SELECT flatten(ARRAY[ ARRAY[1,2], ARRAY[3,4] ]) AS items
This query returns:
+-----------+
| items |
+-----------+
| [1,2,3,4] |
+-----------+
Use CROSS JOIN and UNNEST
To flatten an array into multiple rows, use CROSS JOIN
in conjunction
with the UNNEST
operator, as in this example:
WITH dataset AS ( SELECT 'engineering' as department, ARRAY['Sharon', 'John', 'Bob', 'Sally'] as users ) SELECT department, names FROM dataset CROSS JOIN UNNEST(users) as t(names)
This query returns:
+----------------------+
| department | names |
+----------------------+
| engineering | Sharon |
+----------------------|
| engineering | John |
+----------------------|
| engineering | Bob |
+----------------------|
| engineering | Sally |
+----------------------+
To flatten an array of key-value pairs, transpose selected keys into columns, as in this example:
WITH dataset AS ( SELECT 'engineering' as department, ARRAY[ MAP(ARRAY['first', 'last', 'age'],ARRAY['Bob', 'Smith', '40']), MAP(ARRAY['first', 'last', 'age'],ARRAY['Jane', 'Doe', '30']), MAP(ARRAY['first', 'last', 'age'],ARRAY['Billy', 'Smith', '8']) ] AS people ) SELECT names['first'] AS first_name, names['last'] AS last_name, department FROM dataset CROSS JOIN UNNEST(people) AS t(names)
This query returns:
+--------------------------------------+
| first_name | last_name | department |
+--------------------------------------+
| Bob | Smith | engineering |
| Jane | Doe | engineering |
| Billy | Smith | engineering |
+--------------------------------------+
From a list of employees, select the employee with the highest combined scores.
UNNEST
can be used in the FROM
clause without a preceding
CROSS JOIN
as it is the default join operator and therefore
implied.
WITH dataset AS ( SELECT ARRAY[ CAST(ROW('Sally', 'engineering', ARRAY[1,2,3,4]) AS ROW(name VARCHAR, department VARCHAR, scores ARRAY(INTEGER))), CAST(ROW('John', 'finance', ARRAY[7,8,9]) AS ROW(name VARCHAR, department VARCHAR, scores ARRAY(INTEGER))), CAST(ROW('Amy', 'devops', ARRAY[12,13,14,15]) AS ROW(name VARCHAR, department VARCHAR, scores ARRAY(INTEGER))) ] AS users ), users AS ( SELECT person, score FROM dataset, UNNEST(dataset.users) AS t(person), UNNEST(person.scores) AS t(score) ) SELECT person.name, person.department, SUM(score) AS total_score FROM users GROUP BY (person.name, person.department) ORDER BY (total_score) DESC LIMIT 1
This query returns:
+---------------------------------+
| name | department | total_score |
+---------------------------------+
| Amy | devops | 54 |
+---------------------------------+
From a list of employees, select the employee with the highest individual score.

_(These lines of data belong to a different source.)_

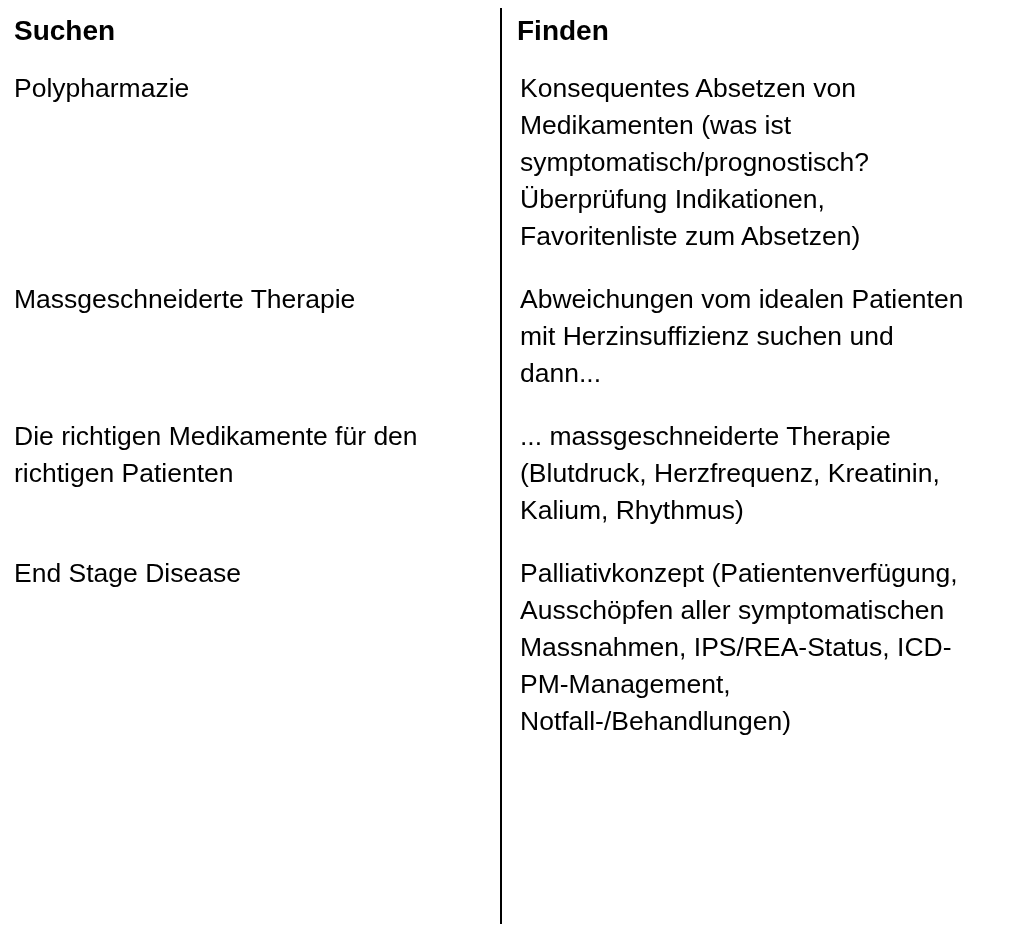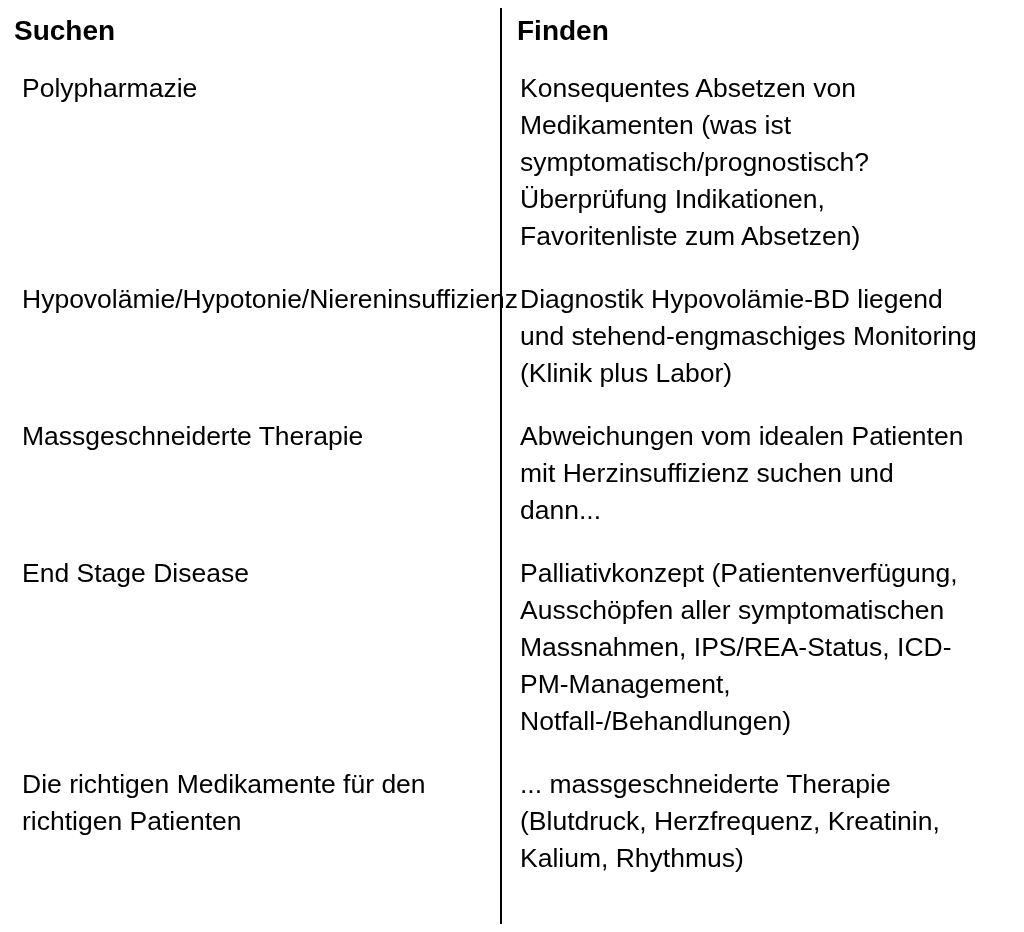--- a/index.html
+++ b/index.html
@@ -58,7 +58,7 @@
     line-height: 37px;
     padding-bottom: 26px;
   }
-  td.cell-left  { padding-left: 22px; padding-right: 40px; }
+  td.cell-left  { padding-left: 14px; padding-right: 40px; }
   td.cell-right { padding-left: 20px; padding-right: 46px; }
 
   tr.row:last-child td.body-cell { padding-bottom: 0; }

WITH dataset AS ( SELECT ARRAY[ CAST(ROW('Sally', 'engineering', ARRAY[1,2,3,4]) AS ROW(name VARCHAR, department VARCHAR, scores ARRAY(INTEGER))), CAST(ROW('John', 'finance', ARRAY[7,8,9]) AS ROW(name VARCHAR, department VARCHAR, scores ARRAY(INTEGER))), CAST(ROW('Amy', 'devops', ARRAY[12,13,14,15]) AS ROW(name VARCHAR, department VARCHAR, scores ARRAY(INTEGER))) ] AS users ), users AS ( SELECT person, score FROM dataset, UNNEST(dataset.users) AS t(person), UNNEST(person.scores) AS t(score) ) SELECT person.name, score FROM users ORDER BY (score) DESC LIMIT 1
This query returns:
+--------------+
| name | score |
+--------------+
| Amy | 15 |
+--------------+
Considerations for CROSS JOIN and UNNEST
If UNNEST
is used on one or more arrays in the query, and one of the
arrays is NULL
, the query returns no rows. If UNNEST
is
used on an array that is an empty string, the empty string is returned.
For example, in the following query, because the second array is null, the query returns no rows.
SELECT col1, col2 FROM UNNEST (ARRAY ['apples','oranges','lemons']) AS t(col1) CROSS JOIN UNNEST (ARRAY []) AS t(col2)
In this next example, the second array is modified to contain an empty string. For
each row, the query returns the value in col1
and an empty string for
the value in col2
. The empty string in the second array is required in
order for the values in the first array to be returned.
SELECT col1, col2 FROM UNNEST (ARRAY ['apples','oranges','lemons']) AS t(col1) CROSS JOIN UNNEST (ARRAY ['']) AS t(col2)